# Task directions
Look below. Copy each line that has "motor" in it.

[Collected data]
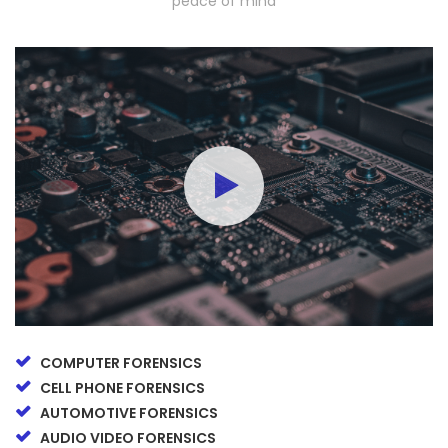
peace of mind
COMPUTER FORENSICS
CELL PHONE FORENSICS
AUTOMOTIVE FORENSICS
AUDIO VIDEO FORENSICS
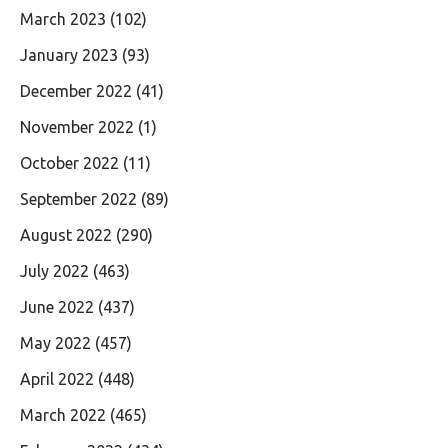
March 2023
(102)
January 2023
(93)
December 2022
(41)
November 2022
(1)
October 2022
(11)
September 2022
(89)
August 2022
(290)
July 2022
(463)
June 2022
(437)
May 2022
(457)
April 2022
(448)
March 2022
(465)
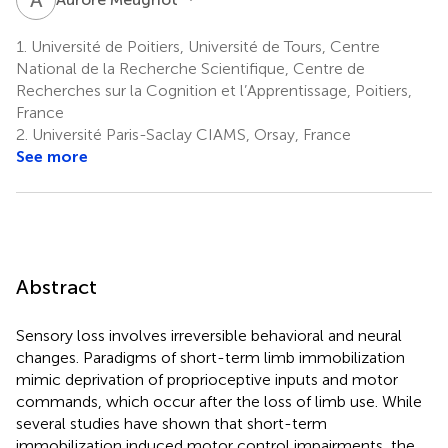
1.
Université de Poitiers, Université de Tours, Centre
National de la Recherche Scientifique, Centre de
Recherches sur la Cognition et l’Apprentissage, Poitiers,
France
2.
Université Paris-Saclay CIAMS, Orsay, France
See more
Abstract
Sensory loss involves irreversible behavioral and neural
changes. Paradigms of short-term limb immobilization
mimic deprivation of proprioceptive inputs and motor
commands, which occur after the loss of limb use. While
several studies have shown that short-term
immobilization induced motor control impairments, the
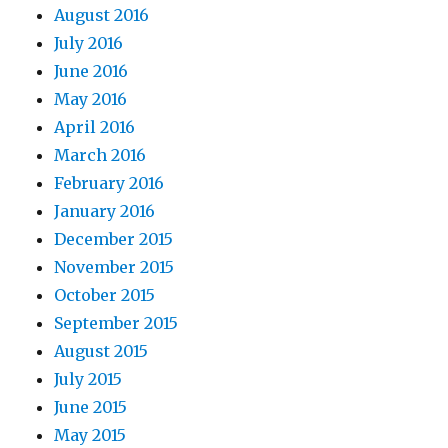
August 2016
July 2016
June 2016
May 2016
April 2016
March 2016
February 2016
January 2016
December 2015
November 2015
October 2015
September 2015
August 2015
July 2015
June 2015
May 2015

# Answer space
mimic deprivation of proprioceptive inputs and motor
immobilization induced motor control impairments, the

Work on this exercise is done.